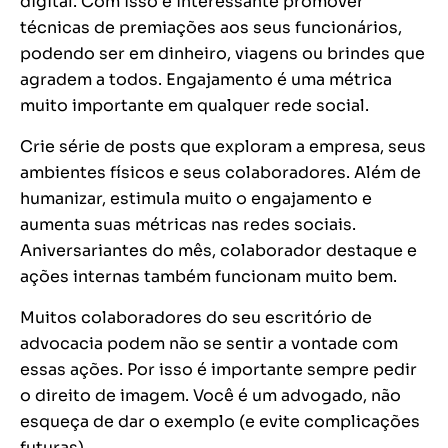
digital. Com isso é interessante promover
técnicas de premiações aos seus funcionários,
podendo ser em dinheiro, viagens ou brindes que
agradem a todos. Engajamento é uma métrica
muito importante em qualquer rede social.
Crie série de posts que exploram a empresa, seus
ambientes físicos e seus colaboradores. Além de
humanizar, estimula muito o engajamento e
aumenta suas métricas nas redes sociais.
Aniversariantes do mês, colaborador destaque e
ações internas também funcionam muito bem.
Muitos colaboradores do seu escritório de
advocacia podem não se sentir a vontade com
essas ações. Por isso é importante sempre pedir
o direito de imagem. Você é um advogado, não
esqueça de dar o exemplo (e evite complicações
futuras).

::::::

## What the task requires
Exact copies of the line with "Aniversariantes do mês, colaborador" and of every later line in the entries make up the whole answer.

## Task answer
Aniversariantes do mês, colaborador destaque e
ações internas também funcionam muito bem.
Muitos colaboradores do seu escritório de
advocacia podem não se sentir a vontade com
essas ações. Por isso é importante sempre pedir
o direito de imagem. Você é um advogado, não
esqueça de dar o exemplo (e evite complicações
futuras).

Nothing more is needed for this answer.